***** Available records
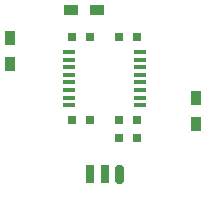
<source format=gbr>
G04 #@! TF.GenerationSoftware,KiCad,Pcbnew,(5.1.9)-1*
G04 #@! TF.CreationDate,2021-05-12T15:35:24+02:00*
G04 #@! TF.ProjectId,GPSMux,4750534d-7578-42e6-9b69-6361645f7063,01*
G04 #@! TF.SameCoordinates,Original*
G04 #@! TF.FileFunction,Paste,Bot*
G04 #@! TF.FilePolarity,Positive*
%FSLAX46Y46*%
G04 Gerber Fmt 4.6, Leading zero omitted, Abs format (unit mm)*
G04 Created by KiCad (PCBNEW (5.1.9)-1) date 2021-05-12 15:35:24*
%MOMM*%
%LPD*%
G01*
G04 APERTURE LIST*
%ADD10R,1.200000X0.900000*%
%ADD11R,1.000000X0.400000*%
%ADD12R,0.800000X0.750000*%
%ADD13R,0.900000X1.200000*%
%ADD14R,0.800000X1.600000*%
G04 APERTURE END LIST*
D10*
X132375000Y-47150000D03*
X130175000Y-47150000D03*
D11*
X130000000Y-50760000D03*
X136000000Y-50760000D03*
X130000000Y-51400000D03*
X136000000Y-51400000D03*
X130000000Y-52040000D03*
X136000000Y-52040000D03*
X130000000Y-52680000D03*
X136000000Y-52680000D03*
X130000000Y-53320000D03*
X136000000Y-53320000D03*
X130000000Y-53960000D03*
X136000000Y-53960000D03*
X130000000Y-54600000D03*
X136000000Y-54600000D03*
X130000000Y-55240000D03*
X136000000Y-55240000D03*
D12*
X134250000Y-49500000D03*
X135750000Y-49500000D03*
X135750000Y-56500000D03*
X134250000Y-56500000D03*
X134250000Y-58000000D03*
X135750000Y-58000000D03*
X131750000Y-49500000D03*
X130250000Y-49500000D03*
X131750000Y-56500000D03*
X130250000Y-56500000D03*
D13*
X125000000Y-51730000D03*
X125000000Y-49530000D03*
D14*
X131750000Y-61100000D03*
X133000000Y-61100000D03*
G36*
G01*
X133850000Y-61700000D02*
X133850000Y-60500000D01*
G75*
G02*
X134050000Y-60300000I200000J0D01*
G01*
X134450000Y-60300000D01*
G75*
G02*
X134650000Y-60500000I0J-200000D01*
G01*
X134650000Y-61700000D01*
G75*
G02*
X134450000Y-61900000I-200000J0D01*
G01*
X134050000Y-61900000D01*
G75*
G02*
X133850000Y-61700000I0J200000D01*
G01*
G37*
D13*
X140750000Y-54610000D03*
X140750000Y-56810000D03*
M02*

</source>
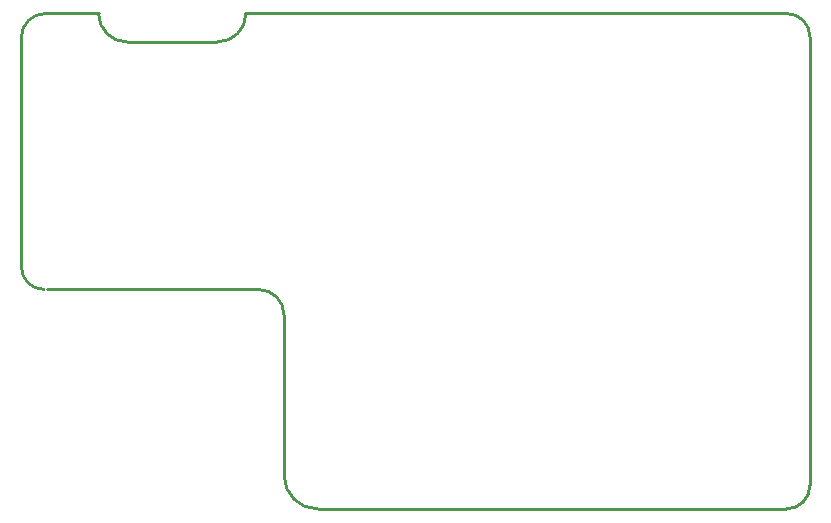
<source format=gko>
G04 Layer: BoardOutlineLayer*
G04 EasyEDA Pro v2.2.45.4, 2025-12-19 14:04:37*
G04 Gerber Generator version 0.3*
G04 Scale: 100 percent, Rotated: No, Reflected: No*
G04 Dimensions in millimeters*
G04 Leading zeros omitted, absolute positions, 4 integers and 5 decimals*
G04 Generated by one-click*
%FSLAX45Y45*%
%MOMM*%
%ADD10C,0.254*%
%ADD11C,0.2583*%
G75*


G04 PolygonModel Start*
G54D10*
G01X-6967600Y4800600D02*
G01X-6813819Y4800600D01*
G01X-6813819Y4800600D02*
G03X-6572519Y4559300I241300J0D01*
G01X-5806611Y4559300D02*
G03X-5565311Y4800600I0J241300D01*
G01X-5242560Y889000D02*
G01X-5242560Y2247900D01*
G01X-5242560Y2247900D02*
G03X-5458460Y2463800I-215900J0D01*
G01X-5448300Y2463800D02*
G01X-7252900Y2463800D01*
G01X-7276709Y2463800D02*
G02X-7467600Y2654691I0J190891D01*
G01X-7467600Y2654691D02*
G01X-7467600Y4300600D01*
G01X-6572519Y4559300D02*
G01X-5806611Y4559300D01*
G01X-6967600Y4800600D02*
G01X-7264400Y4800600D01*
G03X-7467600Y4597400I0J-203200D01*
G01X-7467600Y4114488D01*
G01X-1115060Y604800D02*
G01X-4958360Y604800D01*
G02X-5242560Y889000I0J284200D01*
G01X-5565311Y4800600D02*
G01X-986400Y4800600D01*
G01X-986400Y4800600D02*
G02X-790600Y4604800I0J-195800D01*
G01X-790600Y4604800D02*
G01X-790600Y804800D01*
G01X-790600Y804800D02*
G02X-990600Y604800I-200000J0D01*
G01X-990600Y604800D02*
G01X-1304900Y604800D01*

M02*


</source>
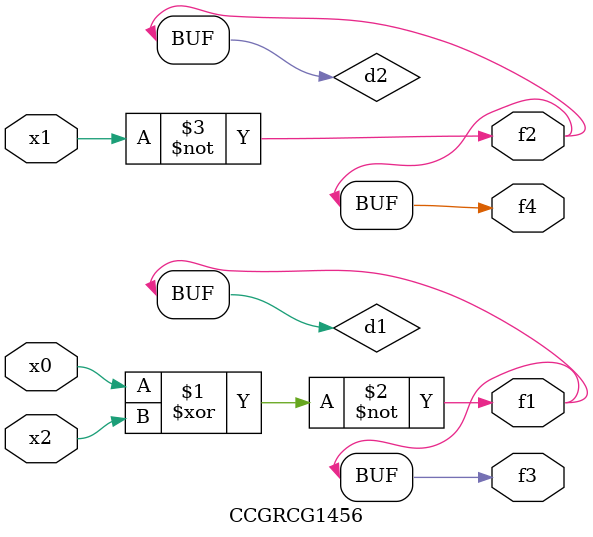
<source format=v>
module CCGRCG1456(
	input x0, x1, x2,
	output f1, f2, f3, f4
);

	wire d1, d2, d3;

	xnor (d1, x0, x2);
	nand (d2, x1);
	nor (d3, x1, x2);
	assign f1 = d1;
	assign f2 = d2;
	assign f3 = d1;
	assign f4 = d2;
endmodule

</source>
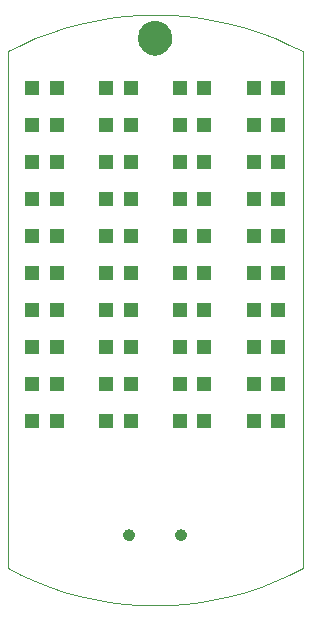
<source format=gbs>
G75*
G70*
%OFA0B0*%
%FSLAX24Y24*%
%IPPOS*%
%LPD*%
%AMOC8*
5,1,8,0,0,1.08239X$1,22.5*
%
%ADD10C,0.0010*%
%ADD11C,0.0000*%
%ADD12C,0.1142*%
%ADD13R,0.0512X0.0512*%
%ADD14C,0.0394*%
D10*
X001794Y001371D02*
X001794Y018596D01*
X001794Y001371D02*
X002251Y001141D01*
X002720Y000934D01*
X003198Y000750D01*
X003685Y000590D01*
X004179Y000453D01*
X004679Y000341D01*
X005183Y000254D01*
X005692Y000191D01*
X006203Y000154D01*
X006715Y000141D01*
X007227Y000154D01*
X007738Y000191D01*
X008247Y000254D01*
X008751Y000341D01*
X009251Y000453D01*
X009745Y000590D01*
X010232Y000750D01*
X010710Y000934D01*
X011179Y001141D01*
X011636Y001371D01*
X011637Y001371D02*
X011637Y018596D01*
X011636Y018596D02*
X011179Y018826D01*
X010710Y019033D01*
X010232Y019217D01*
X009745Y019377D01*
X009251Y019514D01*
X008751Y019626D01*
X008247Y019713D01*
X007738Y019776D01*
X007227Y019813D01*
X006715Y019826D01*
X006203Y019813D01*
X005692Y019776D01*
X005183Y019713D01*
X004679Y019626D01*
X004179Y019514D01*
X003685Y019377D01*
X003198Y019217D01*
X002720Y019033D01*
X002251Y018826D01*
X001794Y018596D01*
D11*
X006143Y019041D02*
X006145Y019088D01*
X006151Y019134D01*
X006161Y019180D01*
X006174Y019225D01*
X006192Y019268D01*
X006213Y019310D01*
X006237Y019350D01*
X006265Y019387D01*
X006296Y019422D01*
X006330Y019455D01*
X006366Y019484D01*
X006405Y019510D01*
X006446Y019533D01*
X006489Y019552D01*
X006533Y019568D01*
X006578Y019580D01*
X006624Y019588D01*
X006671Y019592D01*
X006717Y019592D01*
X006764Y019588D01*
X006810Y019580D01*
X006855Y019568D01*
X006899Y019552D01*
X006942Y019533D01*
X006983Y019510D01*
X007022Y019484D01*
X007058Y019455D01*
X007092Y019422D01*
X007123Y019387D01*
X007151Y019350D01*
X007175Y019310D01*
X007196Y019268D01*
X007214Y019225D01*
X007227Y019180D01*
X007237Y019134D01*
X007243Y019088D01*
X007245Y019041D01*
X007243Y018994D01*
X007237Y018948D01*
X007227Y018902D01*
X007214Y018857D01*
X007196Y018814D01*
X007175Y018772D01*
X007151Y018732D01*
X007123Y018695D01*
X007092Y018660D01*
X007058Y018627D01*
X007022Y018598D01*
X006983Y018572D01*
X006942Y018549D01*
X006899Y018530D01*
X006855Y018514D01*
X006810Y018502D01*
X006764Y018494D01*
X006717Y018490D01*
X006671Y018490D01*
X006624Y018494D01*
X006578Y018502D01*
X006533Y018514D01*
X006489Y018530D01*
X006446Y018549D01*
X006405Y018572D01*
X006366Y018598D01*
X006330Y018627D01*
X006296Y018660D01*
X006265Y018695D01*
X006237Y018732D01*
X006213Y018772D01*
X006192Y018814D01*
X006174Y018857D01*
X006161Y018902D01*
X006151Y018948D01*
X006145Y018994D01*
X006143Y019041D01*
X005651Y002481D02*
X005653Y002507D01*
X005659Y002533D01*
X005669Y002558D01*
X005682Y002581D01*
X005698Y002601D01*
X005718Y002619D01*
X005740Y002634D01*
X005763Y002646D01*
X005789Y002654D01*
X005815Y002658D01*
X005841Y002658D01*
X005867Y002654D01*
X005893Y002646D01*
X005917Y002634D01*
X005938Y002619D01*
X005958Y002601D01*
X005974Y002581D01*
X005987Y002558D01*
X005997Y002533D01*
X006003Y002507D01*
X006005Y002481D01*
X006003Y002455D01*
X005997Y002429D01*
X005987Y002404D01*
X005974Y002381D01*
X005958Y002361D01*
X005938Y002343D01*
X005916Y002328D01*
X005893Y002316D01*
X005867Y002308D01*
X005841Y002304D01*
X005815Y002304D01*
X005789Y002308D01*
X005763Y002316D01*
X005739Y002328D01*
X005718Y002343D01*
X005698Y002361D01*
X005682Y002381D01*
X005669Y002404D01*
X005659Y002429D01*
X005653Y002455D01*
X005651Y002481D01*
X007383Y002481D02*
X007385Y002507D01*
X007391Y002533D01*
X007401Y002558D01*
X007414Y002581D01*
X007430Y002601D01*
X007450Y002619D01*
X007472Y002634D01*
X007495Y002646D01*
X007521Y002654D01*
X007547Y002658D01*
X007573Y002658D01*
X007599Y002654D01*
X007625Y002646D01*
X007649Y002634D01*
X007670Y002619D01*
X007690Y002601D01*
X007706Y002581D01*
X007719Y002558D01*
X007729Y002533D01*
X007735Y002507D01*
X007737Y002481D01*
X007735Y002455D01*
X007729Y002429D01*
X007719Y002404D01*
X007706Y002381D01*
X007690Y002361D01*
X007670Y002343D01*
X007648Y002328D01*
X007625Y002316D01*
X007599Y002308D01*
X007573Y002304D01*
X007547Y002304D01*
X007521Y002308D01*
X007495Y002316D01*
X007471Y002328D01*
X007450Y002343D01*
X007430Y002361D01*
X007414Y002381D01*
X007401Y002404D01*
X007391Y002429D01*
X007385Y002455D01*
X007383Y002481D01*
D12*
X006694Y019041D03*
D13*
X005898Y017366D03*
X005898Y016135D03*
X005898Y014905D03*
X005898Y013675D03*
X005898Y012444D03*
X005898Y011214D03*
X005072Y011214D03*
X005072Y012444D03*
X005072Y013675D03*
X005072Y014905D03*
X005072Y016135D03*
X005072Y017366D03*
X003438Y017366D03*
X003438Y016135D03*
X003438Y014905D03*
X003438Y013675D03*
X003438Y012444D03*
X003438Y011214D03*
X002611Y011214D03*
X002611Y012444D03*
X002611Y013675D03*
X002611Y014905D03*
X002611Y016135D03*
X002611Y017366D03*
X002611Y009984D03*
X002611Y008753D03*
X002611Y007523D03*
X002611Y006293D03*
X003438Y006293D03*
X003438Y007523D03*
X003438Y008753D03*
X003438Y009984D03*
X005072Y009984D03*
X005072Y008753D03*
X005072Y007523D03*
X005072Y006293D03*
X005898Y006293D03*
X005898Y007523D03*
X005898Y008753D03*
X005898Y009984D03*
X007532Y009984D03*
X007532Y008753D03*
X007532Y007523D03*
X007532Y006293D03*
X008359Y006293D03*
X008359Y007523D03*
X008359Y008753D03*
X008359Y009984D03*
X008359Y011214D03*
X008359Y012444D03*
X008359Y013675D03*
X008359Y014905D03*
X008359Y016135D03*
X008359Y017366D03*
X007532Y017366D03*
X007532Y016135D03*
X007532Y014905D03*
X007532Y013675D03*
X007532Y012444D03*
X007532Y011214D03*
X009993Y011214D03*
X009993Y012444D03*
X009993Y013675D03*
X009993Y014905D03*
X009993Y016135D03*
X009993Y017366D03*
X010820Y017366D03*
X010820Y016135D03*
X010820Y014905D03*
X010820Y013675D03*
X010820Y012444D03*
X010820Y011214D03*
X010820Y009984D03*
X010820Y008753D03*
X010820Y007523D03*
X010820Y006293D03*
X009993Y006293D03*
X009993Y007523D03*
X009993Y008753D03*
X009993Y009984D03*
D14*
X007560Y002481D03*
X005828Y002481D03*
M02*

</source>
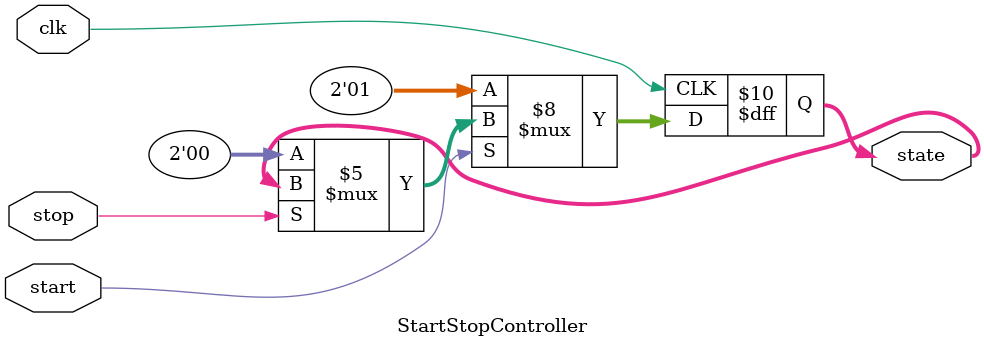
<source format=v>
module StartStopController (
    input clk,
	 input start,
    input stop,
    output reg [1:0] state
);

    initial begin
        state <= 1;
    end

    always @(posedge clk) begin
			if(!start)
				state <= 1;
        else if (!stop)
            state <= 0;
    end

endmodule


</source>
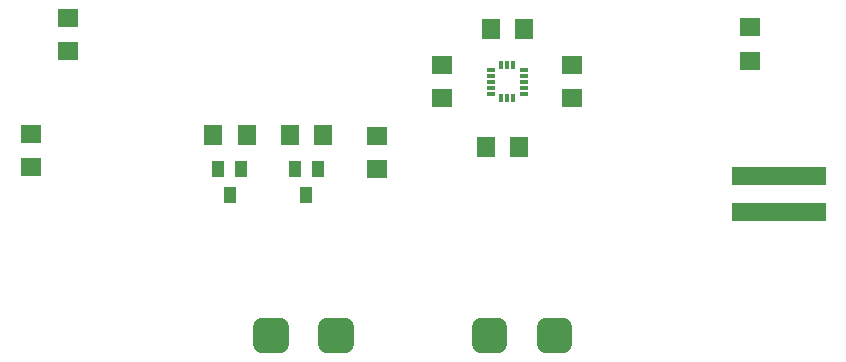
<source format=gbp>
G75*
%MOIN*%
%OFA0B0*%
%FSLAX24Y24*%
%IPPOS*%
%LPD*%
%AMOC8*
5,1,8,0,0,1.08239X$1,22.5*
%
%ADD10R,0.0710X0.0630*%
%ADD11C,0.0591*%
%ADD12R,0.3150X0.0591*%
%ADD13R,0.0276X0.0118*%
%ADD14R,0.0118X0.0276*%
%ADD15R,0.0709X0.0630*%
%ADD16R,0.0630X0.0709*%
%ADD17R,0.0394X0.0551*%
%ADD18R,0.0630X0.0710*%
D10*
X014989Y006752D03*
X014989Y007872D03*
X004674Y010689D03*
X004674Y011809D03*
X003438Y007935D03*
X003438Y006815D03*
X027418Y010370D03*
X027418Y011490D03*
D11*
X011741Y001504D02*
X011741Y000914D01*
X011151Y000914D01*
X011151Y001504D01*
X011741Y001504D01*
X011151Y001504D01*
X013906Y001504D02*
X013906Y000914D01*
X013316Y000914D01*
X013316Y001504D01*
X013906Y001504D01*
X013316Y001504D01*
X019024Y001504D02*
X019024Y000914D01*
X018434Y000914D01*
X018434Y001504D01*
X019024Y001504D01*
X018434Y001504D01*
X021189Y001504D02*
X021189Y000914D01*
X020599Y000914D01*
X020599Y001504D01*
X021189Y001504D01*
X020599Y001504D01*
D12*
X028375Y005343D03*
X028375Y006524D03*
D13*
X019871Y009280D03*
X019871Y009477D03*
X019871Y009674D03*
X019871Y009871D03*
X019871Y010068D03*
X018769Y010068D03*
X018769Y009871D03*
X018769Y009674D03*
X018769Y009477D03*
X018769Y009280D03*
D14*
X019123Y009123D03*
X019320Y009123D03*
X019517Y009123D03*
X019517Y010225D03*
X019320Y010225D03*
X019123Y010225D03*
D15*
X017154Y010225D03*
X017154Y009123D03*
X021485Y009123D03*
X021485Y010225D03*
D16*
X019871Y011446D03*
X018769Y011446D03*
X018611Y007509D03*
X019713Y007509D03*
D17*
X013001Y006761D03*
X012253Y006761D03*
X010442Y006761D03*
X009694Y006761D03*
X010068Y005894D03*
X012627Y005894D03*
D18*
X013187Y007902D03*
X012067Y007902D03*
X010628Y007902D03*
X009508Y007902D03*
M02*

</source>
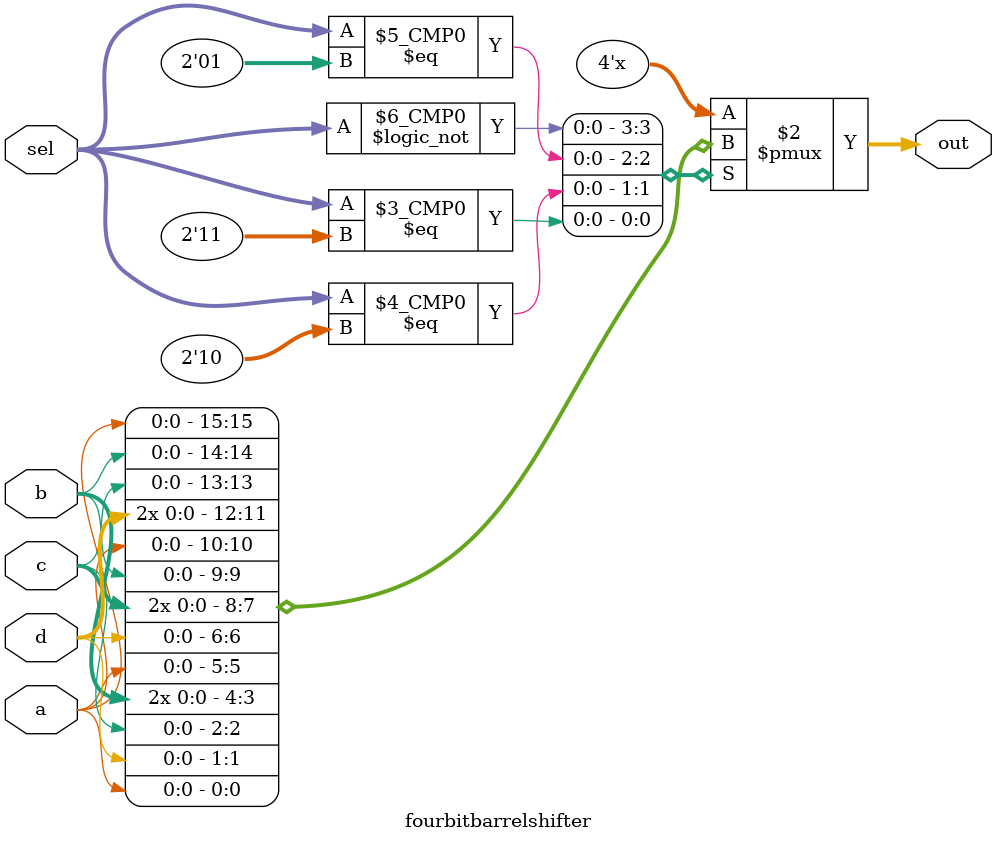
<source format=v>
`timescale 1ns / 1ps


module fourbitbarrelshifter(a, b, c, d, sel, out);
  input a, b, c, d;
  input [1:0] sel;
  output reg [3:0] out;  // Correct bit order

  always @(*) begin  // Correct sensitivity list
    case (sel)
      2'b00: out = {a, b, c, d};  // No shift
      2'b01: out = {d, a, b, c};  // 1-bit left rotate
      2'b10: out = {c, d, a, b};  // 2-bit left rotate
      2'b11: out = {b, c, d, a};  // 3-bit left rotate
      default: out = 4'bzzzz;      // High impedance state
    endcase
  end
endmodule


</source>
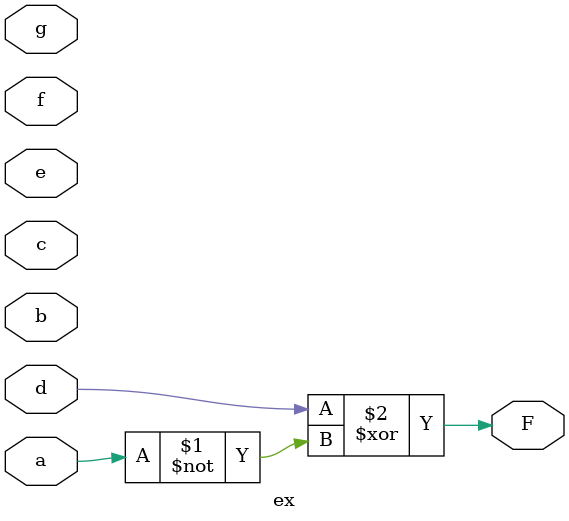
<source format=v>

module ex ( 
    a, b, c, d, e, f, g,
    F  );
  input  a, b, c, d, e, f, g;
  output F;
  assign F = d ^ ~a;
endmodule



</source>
**********
Beginning with the first line of the records, write out every line up to and including the one with "X135750000Y-49500000D03*", exactly, and omit all pictures.

<source format=gbr>
G04 #@! TF.GenerationSoftware,KiCad,Pcbnew,(5.1.9)-1*
G04 #@! TF.CreationDate,2021-05-12T15:35:24+02:00*
G04 #@! TF.ProjectId,GPSMux,4750534d-7578-42e6-9b69-6361645f7063,01*
G04 #@! TF.SameCoordinates,Original*
G04 #@! TF.FileFunction,Paste,Bot*
G04 #@! TF.FilePolarity,Positive*
%FSLAX46Y46*%
G04 Gerber Fmt 4.6, Leading zero omitted, Abs format (unit mm)*
G04 Created by KiCad (PCBNEW (5.1.9)-1) date 2021-05-12 15:35:24*
%MOMM*%
%LPD*%
G01*
G04 APERTURE LIST*
%ADD10R,1.200000X0.900000*%
%ADD11R,1.000000X0.400000*%
%ADD12R,0.800000X0.750000*%
%ADD13R,0.900000X1.200000*%
%ADD14R,0.800000X1.600000*%
G04 APERTURE END LIST*
D10*
X132375000Y-47150000D03*
X130175000Y-47150000D03*
D11*
X130000000Y-50760000D03*
X136000000Y-50760000D03*
X130000000Y-51400000D03*
X136000000Y-51400000D03*
X130000000Y-52040000D03*
X136000000Y-52040000D03*
X130000000Y-52680000D03*
X136000000Y-52680000D03*
X130000000Y-53320000D03*
X136000000Y-53320000D03*
X130000000Y-53960000D03*
X136000000Y-53960000D03*
X130000000Y-54600000D03*
X136000000Y-54600000D03*
X130000000Y-55240000D03*
X136000000Y-55240000D03*
D12*
X134250000Y-49500000D03*
X135750000Y-49500000D03*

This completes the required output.